**Data to examine:**
Content starts

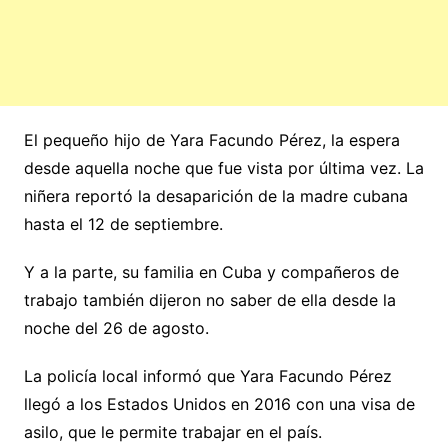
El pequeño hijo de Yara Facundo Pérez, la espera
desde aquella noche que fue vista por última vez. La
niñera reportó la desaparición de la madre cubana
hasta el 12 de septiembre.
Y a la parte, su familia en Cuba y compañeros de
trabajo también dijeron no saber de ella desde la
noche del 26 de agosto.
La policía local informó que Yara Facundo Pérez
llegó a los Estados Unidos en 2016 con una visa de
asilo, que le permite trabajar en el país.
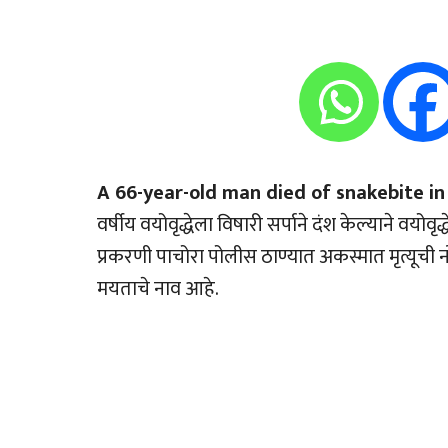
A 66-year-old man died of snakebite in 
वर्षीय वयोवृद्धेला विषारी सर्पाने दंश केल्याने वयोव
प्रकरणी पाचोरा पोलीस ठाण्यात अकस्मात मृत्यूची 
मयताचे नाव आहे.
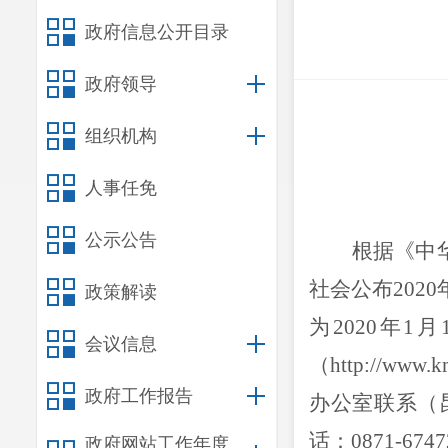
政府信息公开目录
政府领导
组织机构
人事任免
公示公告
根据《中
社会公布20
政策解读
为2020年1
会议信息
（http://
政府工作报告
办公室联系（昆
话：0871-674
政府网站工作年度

Content ends
Content starts

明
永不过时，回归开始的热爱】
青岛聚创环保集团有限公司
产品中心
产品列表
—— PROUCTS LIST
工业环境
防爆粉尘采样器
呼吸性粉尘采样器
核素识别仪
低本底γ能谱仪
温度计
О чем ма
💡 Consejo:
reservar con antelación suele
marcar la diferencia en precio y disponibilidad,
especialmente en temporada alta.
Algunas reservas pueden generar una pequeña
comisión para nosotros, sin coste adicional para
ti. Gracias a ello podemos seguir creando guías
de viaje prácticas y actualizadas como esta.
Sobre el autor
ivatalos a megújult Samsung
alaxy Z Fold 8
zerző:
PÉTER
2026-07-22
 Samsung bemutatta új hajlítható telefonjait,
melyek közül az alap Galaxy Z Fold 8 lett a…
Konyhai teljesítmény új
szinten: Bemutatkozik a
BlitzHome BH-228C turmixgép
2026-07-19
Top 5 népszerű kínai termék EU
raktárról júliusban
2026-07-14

Content ends

**Assigned task:**
Print the lines exactly as they appear, beginning with the line that contains "El pequeño hijo" and ending after the line that contains "asilo, que le permite trabajar en el país.".

**Answer area:**
El pequeño hijo de Yara Facundo Pérez, la espera
desde aquella noche que fue vista por última vez. La
niñera reportó la desaparición de la madre cubana
hasta el 12 de septiembre.
Y a la parte, su familia en Cuba y compañeros de
trabajo también dijeron no saber de ella desde la
noche del 26 de agosto.
La policía local informó que Yara Facundo Pérez
llegó a los Estados Unidos en 2016 con una visa de
asilo, que le permite trabajar en el país.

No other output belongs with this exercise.